What would he have done himself, if the threat had been to Hester? Please God, he would never have to find out! However, this did not alter the fact that he still had to pursue every aspect of the sinking of the Princess Mary, including the motive for it, wherever it led. The passion and confusion, the fiasco of Beshara’s arrest, trial, sentence, and now the attempt on his life, had made it imperative. Did whoever was behind this need him silenced, and was willing to reach out, even into prison, in order to make certain of it?

“Why was Beshara reprieved?” Monk asked Lydiate.

“I don’t know,” Lydiate admitted miserably. “I was told it was to do with his illness, which seems absurd, since it is apparently incurable. I assumed it was some kind of concession to the Egyptian embassy.”

“Or that the government wanted to know who else was involved,” Monk pointed out. “And wanted to know who paid him!”

“I believed that the motive was hate, revenge for something that happened in Egypt,” Lydiate answered.

Looking at him, Monk knew that Lydiate really believed what he was saying. And why shouldn’t he? Monk had originally thought such a motive made sense as well, but he also hadn’t accepted it without question. That explained why the case was given to Lydiate—he was a man who was clearly vulnerable to such subtle and corrosive persuasion.

“And what do you believe now?” he asked as gently as he could.

“I have no idea,” Lydiate confessed. “I would go back to the beginning, without presupposition.”

Monk said nothing. He was working blindly, and with the whole case already contaminated.
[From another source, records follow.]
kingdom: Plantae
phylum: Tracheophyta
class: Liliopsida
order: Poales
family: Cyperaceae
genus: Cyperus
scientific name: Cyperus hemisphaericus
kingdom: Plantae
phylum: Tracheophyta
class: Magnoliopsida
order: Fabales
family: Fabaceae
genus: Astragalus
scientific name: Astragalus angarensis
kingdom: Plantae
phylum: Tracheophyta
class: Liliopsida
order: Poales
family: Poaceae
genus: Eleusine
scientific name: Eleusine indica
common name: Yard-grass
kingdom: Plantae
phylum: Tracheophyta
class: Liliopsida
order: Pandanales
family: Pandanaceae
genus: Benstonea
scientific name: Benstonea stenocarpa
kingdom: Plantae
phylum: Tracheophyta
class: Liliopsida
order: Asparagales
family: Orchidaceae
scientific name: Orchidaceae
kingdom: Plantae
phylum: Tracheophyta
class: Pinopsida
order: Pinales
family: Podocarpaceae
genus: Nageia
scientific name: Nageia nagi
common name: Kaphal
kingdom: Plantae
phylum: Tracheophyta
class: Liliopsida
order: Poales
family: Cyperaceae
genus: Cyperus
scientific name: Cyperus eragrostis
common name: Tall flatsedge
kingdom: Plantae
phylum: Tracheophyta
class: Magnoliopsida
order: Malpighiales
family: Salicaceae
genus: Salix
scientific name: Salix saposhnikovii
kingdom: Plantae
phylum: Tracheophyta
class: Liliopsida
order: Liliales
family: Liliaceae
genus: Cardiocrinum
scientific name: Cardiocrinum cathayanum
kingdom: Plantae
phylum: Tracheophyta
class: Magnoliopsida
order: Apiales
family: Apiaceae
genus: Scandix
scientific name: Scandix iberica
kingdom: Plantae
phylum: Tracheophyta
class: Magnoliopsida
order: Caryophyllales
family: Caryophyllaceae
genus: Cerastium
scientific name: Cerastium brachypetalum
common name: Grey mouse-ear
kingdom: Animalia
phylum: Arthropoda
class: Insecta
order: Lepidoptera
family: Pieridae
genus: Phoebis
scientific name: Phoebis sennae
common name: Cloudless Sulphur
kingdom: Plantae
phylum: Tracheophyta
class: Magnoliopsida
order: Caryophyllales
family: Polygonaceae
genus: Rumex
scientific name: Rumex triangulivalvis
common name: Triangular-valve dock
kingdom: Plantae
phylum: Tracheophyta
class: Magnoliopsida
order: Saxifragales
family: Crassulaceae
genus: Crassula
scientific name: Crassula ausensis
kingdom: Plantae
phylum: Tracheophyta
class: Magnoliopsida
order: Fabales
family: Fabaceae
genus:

When Lydiate offered him whisky again, he accepted.

CHAPTER

9

SCUFF DID NOT HAVE any clear plan in mind when he

bypassed the road toward school and turned in the direction of the river instead. He knew only that now the regular police had messed up the case of the Princess Mary, and got the wrong person almost killed, and still stuck in prison, and had given the whole thing back to Monk. He was left with having to sort out the problem—if he could!

It was warm already. The sun glittered bright and hard on the water, making him squint a little.

Of course there was no way Monk could keep the police’s mistakes concealed. He had to go back to the very beginning and untangle all the knots. How was he supposed to do that? It wasn’t just a matter of witnesses telling lies; it was people saying something over and over until they believed it, and then getting all angry and scared when someone suggested it wasn’t true.

Now it was too late, and nobody remembered what they’d really seen or done anyway, even if they wanted to tell the truth. People would make fun of them, laugh at them, and most likely never let them forget it. Who wanted that? Scuff had experienced it and it was horrible. Much easier to insist you were right, regardless of anything anyone else said. Just stick it out! Who could prove you wrong weeks afterward?

Better than being labeled a fool who didn’t know what was right in front of your own eyes!

He reached the steps. The tide was high and slapping over the concrete, making it slippery. He climbed onto the ferry carefully and paid for his passage across the river. He needed to be on the north bank, because the Princess Mary had gone down nearer to it, and, as far as he knew, most of the stops had been on that side. Then he walked steadily along the dockside downstream toward the Isle of Dogs.

He found one little urchin who was inquisitive, and probably hungry.

“Find anything good?” Scuff asked him casually.

The urchin sized him up, and did not know quite what to make of him. “Wot yer lookin’ fer, mister?”

“Mister!” Scuff felt instantly taller, and at the same time alienated. “Mister?” What did the boy think he was? Some kind of stranger here?

Use it. The child was being practical, surviving. Without thinking about it Scuff put his hand in his pocket and felt to see how much money he had. It was mostly pennies, but he also had a threepenny bit and two or three sixpences. Sixpence was too much to give anyone! But for a really good piece of information he might share a cup of tea and even a sticky bun.

He must be inventive, quickly.

“You got anything off the Princess Mary?”